Luiz Fernando de Paula*, Manoel Carlos de Castro Pires** e Tiago Rinaldi Meyer***
1. Introdução
Em economias abertas, no contexto de ampla mobilidade de capitais em um ambiente de globalização, a taxa de câmbio se tornou uma variável fundamental, que afeta o comportamento da inflação, balanço de pagamentos, investimento, crescimento econômico, etc. Em particular o câmbio é um preço fundamental na formação de expectativas empresariais, uma vez que influencia as relações econômicas de um país com o resto do mundo.
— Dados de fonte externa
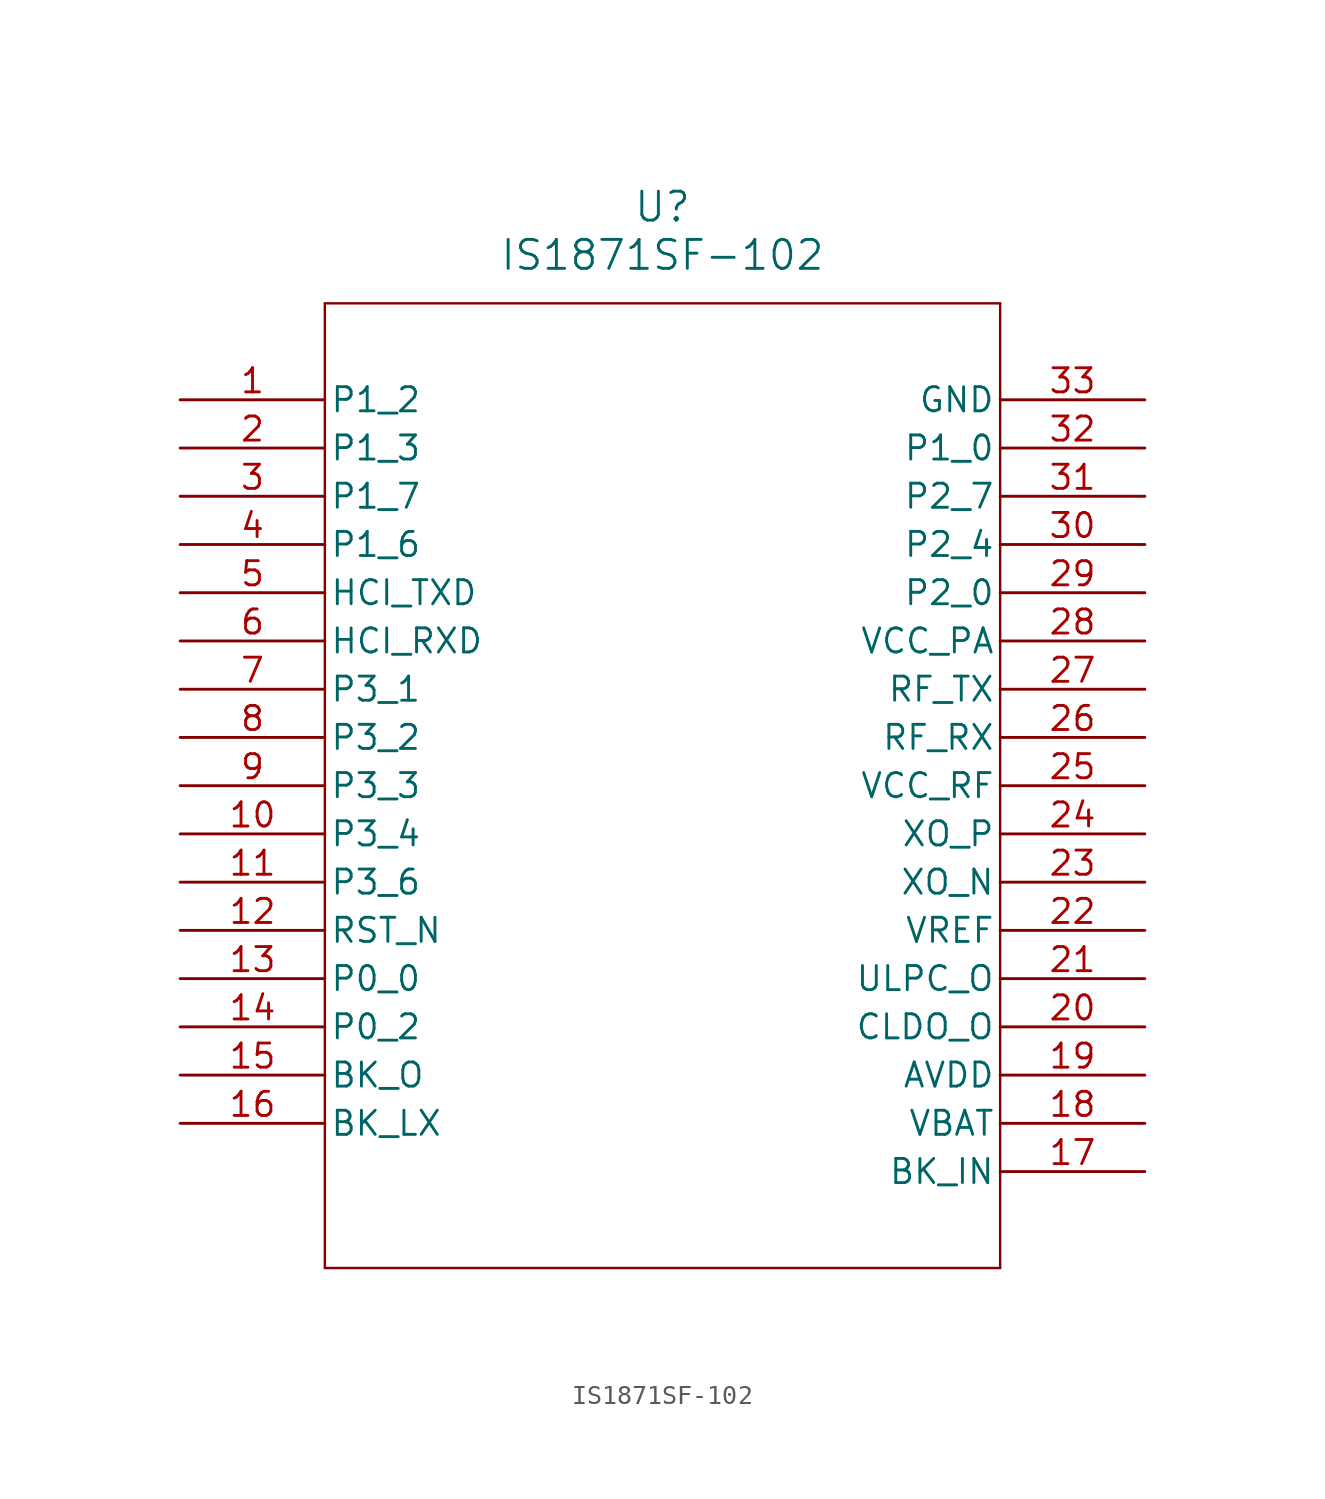
<source format=kicad_sym>
(kicad_symbol_lib
  (version 20211014)
  (generator kicad_symbol_editor)
  (symbol "IS1871SF-102"
    (pin_names
      (offset 0.254))
    (property "Reference" "U"
      (at 25.4 10.16 0)
      (effects (font (size 1.524 1.524))))
    (property "Value" "IS1871SF-102"
      (at 25.4 7.62 0)
      (effects (font (size 1.524 1.524))))
    (polyline
      (pts (xy 7.62 5.08) (xy 7.62 -45.72))
      (stroke (width 0.127) (type default) (color 0 0 0 0))
      (fill (type none)))
    (polyline
      (pts (xy 7.62 -45.72) (xy 43.18 -45.72))
      (stroke (width 0.127) (type default) (color 0 0 0 0))
      (fill (type none)))
    (polyline
      (pts (xy 43.18 -45.72) (xy 43.18 5.08))
      (stroke (width 0.127) (type default) (color 0 0 0 0))
      (fill (type none)))
    (polyline
      (pts (xy 43.18 5.08) (xy 7.62 5.08))
      (stroke (width 0.127) (type default) (color 0 0 0 0))
      (fill (type none)))
    (pin bidirectional line
      (at 0 0 0)
      (length 7.62)
      (name "P1_2" (effects (font (size 1.27 1.27))))
      (number "1" (effects (font (size 1.27 1.27)))))
    (pin bidirectional line
      (at 0 -2.54 0)
      (length 7.62)
      (name "P1_3" (effects (font (size 1.27 1.27))))
      (number "2" (effects (font (size 1.27 1.27)))))
    (pin bidirectional line
      (at 0 -5.08 0)
      (length 7.62)
      (name "P1_7" (effects (font (size 1.27 1.27))))
      (number "3" (effects (font (size 1.27 1.27)))))
    (pin bidirectional line
      (at 0 -7.62 0)
      (length 7.62)
      (name "P1_6" (effects (font (size 1.27 1.27))))
      (number "4" (effects (font (size 1.27 1.27)))))
    (pin output line
      (at 0 -10.16 0)
      (length 7.62)
      (name "HCI_TXD" (effects (font (size 1.27 1.27))))
      (number "5" (effects (font (size 1.27 1.27)))))
    (pin input line
      (at 0 -12.7 0)
      (length 7.62)
      (name "HCI_RXD" (effects (font (size 1.27 1.27))))
      (number "6" (effects (font (size 1.27 1.27)))))
    (pin bidirectional line
      (at 0 -15.24 0)
      (length 7.62)
      (name "P3_1" (effects (font (size 1.27 1.27))))
      (number "7" (effects (font (size 1.27 1.27)))))
    (pin bidirectional line
      (at 0 -17.78 0)
      (length 7.62)
      (name "P3_2" (effects (font (size 1.27 1.27))))
      (number "8" (effects (font (size 1.27 1.27)))))
    (pin bidirectional line
      (at 0 -20.32 0)
      (length 7.62)
      (name "P3_3" (effects (font (size 1.27 1.27))))
      (number "9" (effects (font (size 1.27 1.27)))))
    (pin bidirectional line
      (at 0 -22.86 0)
      (length 7.62)
      (name "P3_4" (effects (font (size 1.27 1.27))))
      (number "10" (effects (font (size 1.27 1.27)))))
    (pin bidirectional line
      (at 0 -25.4 0)
      (length 7.62)
      (name "P3_6" (effects (font (size 1.27 1.27))))
      (number "11" (effects (font (size 1.27 1.27)))))
    (pin input line
      (at 0 -27.94 0)
      (length 7.62)
      (name "RST_N" (effects (font (size 1.27 1.27))))
      (number "12" (effects (font (size 1.27 1.27)))))
    (pin bidirectional line
      (at 0 -30.48 0)
      (length 7.62)
      (name "P0_0" (effects (font (size 1.27 1.27))))
      (number "13" (effects (font (size 1.27 1.27)))))
    (pin bidirectional line
      (at 0 -33.02 0)
      (length 7.62)
      (name "P0_2" (effects (font (size 1.27 1.27))))
      (number "14" (effects (font (size 1.27 1.27)))))
    (pin power_in line
      (at 0 -35.56 0)
      (length 7.62)
      (name "BK_O" (effects (font (size 1.27 1.27))))
      (number "15" (effects (font (size 1.27 1.27)))))
    (pin power_in line
      (at 0 -38.1 0)
      (length 7.62)
      (name "BK_LX" (effects (font (size 1.27 1.27))))
      (number "16" (effects (font (size 1.27 1.27)))))
    (pin power_in line
      (at 50.8 -40.64 180)
      (length 7.62)
      (name "BK_IN" (effects (font (size 1.27 1.27))))
      (number "17" (effects (font (size 1.27 1.27)))))
    (pin power_in line
      (at 50.8 -38.1 180)
      (length 7.62)
      (name "VBAT" (effects (font (size 1.27 1.27))))
      (number "18" (effects (font (size 1.27 1.27)))))
    (pin power_in line
      (at 50.8 -35.56 180)
      (length 7.62)
      (name "AVDD" (effects (font (size 1.27 1.27))))
      (number "19" (effects (font (size 1.27 1.27)))))
    (pin power_in line
      (at 50.8 -33.02 180)
      (length 7.62)
      (name "CLDO_O" (effects (font (size 1.27 1.27))))
      (number "20" (effects (font (size 1.27 1.27)))))
    (pin power_in line
      (at 50.8 -30.48 180)
      (length 7.62)
      (name "ULPC_O" (effects (font (size 1.27 1.27))))
      (number "21" (effects (font (size 1.27 1.27)))))
    (pin power_in line
      (at 50.8 -27.94 180)
      (length 7.62)
      (name "VREF" (effects (font (size 1.27 1.27))))
      (number "22" (effects (font (size 1.27 1.27)))))
    (pin unspecified line
      (at 50.8 -25.4 180)
      (length 7.62)
      (name "XO_N" (effects (font (size 1.27 1.27))))
      (number "23" (effects (font (size 1.27 1.27)))))
    (pin unspecified line
      (at 50.8 -22.86 180)
      (length 7.62)
      (name "XO_P" (effects (font (size 1.27 1.27))))
      (number "24" (effects (font (size 1.27 1.27)))))
    (pin power_in line
      (at 50.8 -20.32 180)
      (length 7.62)
      (name "VCC_RF" (effects (font (size 1.27 1.27))))
      (number "25" (effects (font (size 1.27 1.27)))))
    (pin unspecified line
      (at 50.8 -17.78 180)
      (length 7.62)
      (name "RF_RX" (effects (font (size 1.27 1.27))))
      (number "26" (effects (font (size 1.27 1.27)))))
    (pin unspecified line
      (at 50.8 -15.24 180)
      (length 7.62)
      (name "RF_TX" (effects (font (size 1.27 1.27))))
      (number "27" (effects (font (size 1.27 1.27)))))
    (pin power_in line
      (at 50.8 -12.7 180)
      (length 7.62)
      (name "VCC_PA" (effects (font (size 1.27 1.27))))
      (number "28" (effects (font (size 1.27 1.27)))))
    (pin bidirectional line
      (at 50.8 -10.16 180)
      (length 7.62)
      (name "P2_0" (effects (font (size 1.27 1.27))))
      (number "29" (effects (font (size 1.27 1.27)))))
    (pin bidirectional line
      (at 50.8 -7.62 180)
      (length 7.62)
      (name "P2_4" (effects (font (size 1.27 1.27))))
      (number "30" (effects (font (size 1.27 1.27)))))
    (pin bidirectional line
      (at 50.8 -5.08 180)
      (length 7.62)
      (name "P2_7" (effects (font (size 1.27 1.27))))
      (number "31" (effects (font (size 1.27 1.27)))))
    (pin bidirectional line
      (at 50.8 -2.54 180)
      (length 7.62)
      (name "P1_0" (effects (font (size 1.27 1.27))))
      (number "32" (effects (font (size 1.27 1.27)))))
    (pin power_out line
      (at 50.8 0 180)
      (length 7.62)
      (name "GND" (effects (font (size 1.27 1.27))))
      (number "33" (effects (font (size 1.27 1.27)))))))
</source>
De fato, a literatura internacional mostra fortes evidências de que a taxa de câmbio real (e desalinhamentos cambiais) afeta o crescimento econômico.
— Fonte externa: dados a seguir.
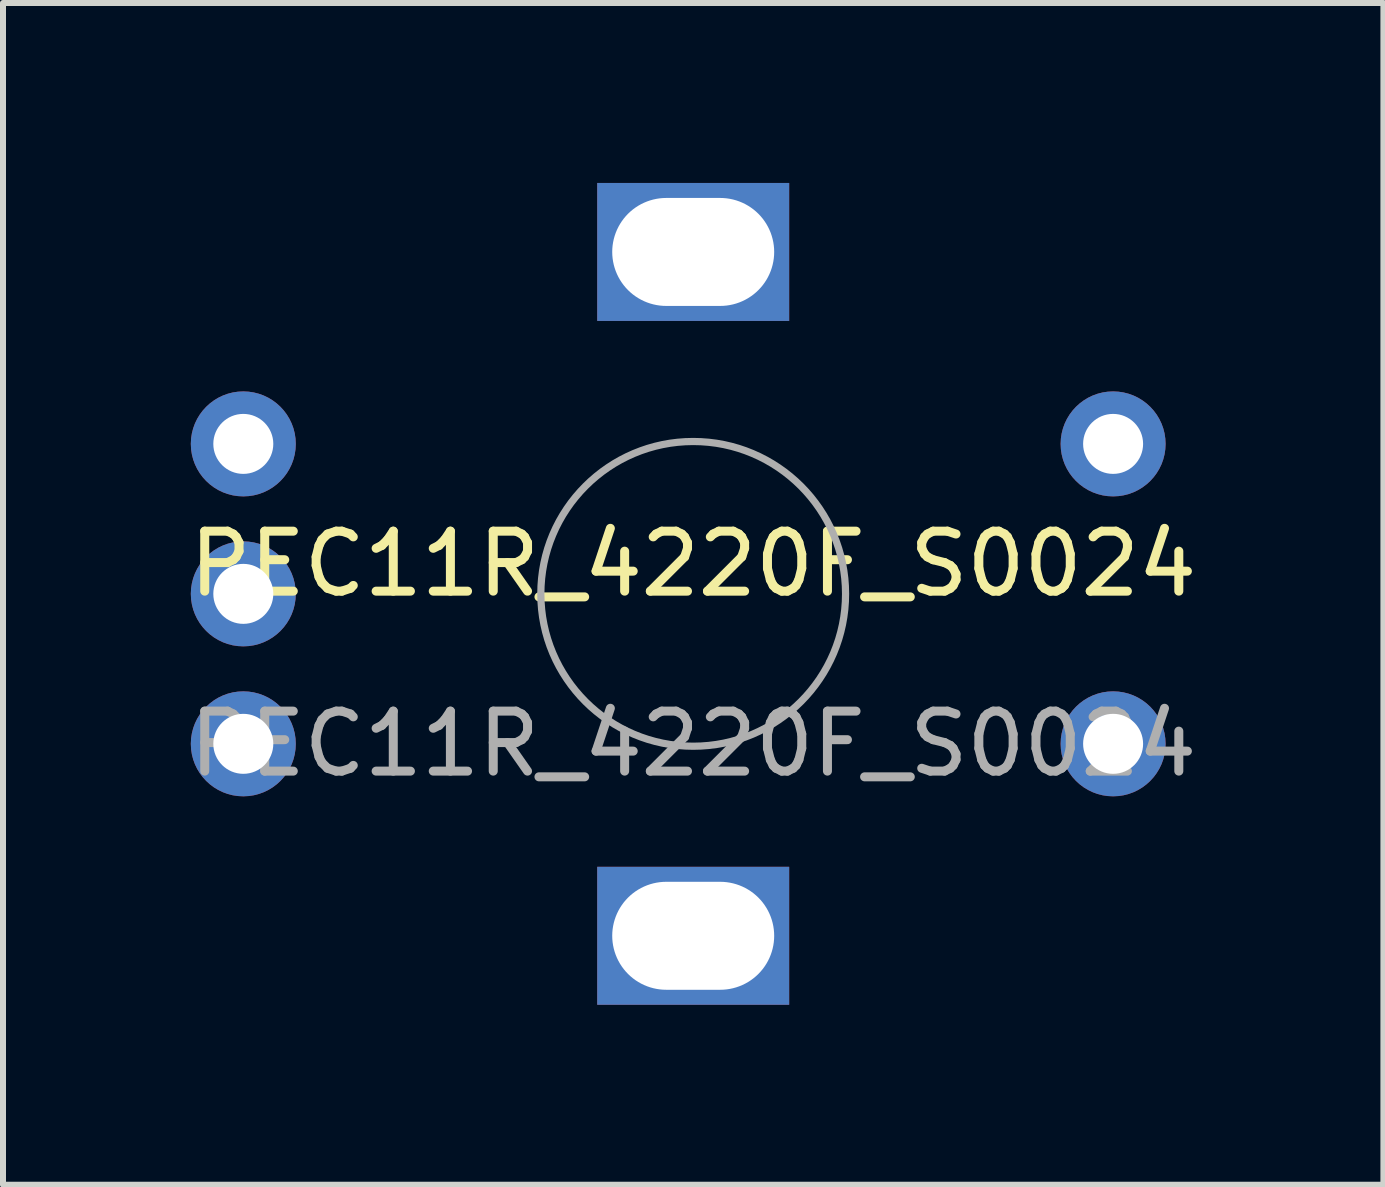
<source format=kicad_pcb>
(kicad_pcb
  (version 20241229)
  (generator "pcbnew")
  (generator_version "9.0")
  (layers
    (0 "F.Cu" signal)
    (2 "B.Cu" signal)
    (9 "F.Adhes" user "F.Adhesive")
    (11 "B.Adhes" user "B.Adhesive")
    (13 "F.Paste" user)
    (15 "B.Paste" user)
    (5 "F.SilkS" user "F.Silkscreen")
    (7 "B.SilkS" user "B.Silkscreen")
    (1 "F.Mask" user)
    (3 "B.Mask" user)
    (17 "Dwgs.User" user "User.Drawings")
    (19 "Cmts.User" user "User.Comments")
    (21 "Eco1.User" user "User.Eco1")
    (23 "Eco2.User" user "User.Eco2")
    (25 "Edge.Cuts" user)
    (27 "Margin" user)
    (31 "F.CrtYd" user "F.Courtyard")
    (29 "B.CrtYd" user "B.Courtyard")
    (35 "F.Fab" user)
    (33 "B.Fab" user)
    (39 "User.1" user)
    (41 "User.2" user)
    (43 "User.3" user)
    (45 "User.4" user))
  (footprint "PEC11R_4220F_S0024"
    (layer "F.Cu")
    (at 8.506 6.85)
    (property "Reference" "PEC11R_4220F_S0024" (at 0 -0.5 0) (unlocked yes) (layer "F.SilkS") (effects (font (size 1 1) (thickness 0.15))))
    (attr through_hole)
    (fp_circle (center 0 0) (end 2.54 0) (stroke (width 0.12) (type solid)) (fill no) (layer "F.Fab"))
    (fp_text user "${REFERENCE}" (at 0 2.5 0) (unlocked yes) (layer "F.Fab") (effects (font (size 1 1) (thickness 0.15))))
    (pad "" thru_hole rect (at 0 -5.7) (size 3.2 2.3) (drill oval 2.7 1.8) (layers "*.Cu" "*.Mask"))
    (pad "" thru_hole rect (at 0 5.7) (size 3.2 2.3) (drill oval 2.7 1.8) (layers "*.Cu" "*.Mask"))
    (pad "A" thru_hole circle (at -7.5 -2.5) (size 1.75 1.75) (drill 1) (layers "*.Cu" "*.Mask"))
    (pad "B" thru_hole circle (at -7.5 2.5) (size 1.75 1.75) (drill 1) (layers "*.Cu" "*.Mask"))
    (pad "C" thru_hole circle (at -7.5 0) (size 1.75 1.75) (drill 1) (layers "*.Cu" "*.Mask"))
    (pad "S1" thru_hole circle (at 7 2.5) (size 1.75 1.75) (drill 1) (layers "*.Cu" "*.Mask"))
    (pad "S2" thru_hole circle (at 7 -2.5) (size 1.75 1.75) (drill 1) (layers "*.Cu" "*.Mask")))
  (gr_rect
    (start -3 -3)
    (end 20.012 16.7)
    (stroke (width 0.1) (type default))
    (fill no)
    (layer "Edge.Cuts")))
</source>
O Brasil mudou nos últimos anos o regime cambial: até 1994 utilizava um regime de crawling peg passivo; a partir de 1995 até início de 1999 adotou um regime de bandas cambiais combinado com um sistema de minidesvalorizações cambiais (crawling peg ativo). A partir de 1999 adotou formalmente um regime de câmbio flutuante, que tem funcionado por vezes com uma flutuação administrada. Durante todo este período o Brasil veio adotando medidas de desregulamentação na conta capital do balanço de pagamentos, o que fez com que o país tenha uma conversibilidade de facto da conta capital. Neste contexto, a taxa de câmbio tem estado no centro das atenções na condução da política econômica no país. Seu comportamento tem afetado de forma importante a inflação doméstica, assim como o funcionamento do balanço de pagamentos.
O objetivo deste artigo é discutir a influência da taxa de câmbio sobre as variáveis macroeconômicas (inflação e crescimento) e sobre o balanço de pagamentos no Brasil. Em particular, procura-se mostrar que a taxa de câmbio, no contexto de uma economia liberalizada e financeiramente integrada e de operação de uma política econômica que combina regime de metas de inflação com câmbio flutuante, tem sido uma força mais instabilizadora do que estabilizadora na economia. Isto coloca a necessidade de se discutir alternativas de regimes cambiais.
O artigo está dividido em quatro seções, além desta introdução. Na seção 2 avalia-se o funcionamento do regime cambial no Brasil, em particular a partir de 1999, e afere-se o impacto da integração financeira sobre crescimento e estabilidade econômica. Na seção 3 o foco é o impacto do câmbio (e seu desalinhamento) sobre o balanço de pagamentos, com ênfase na balança comercial. A seção 4 avalia alternativas de regimes cambiais, em especial regimes intermediários. Por fim a seção 5 conclui o artigo.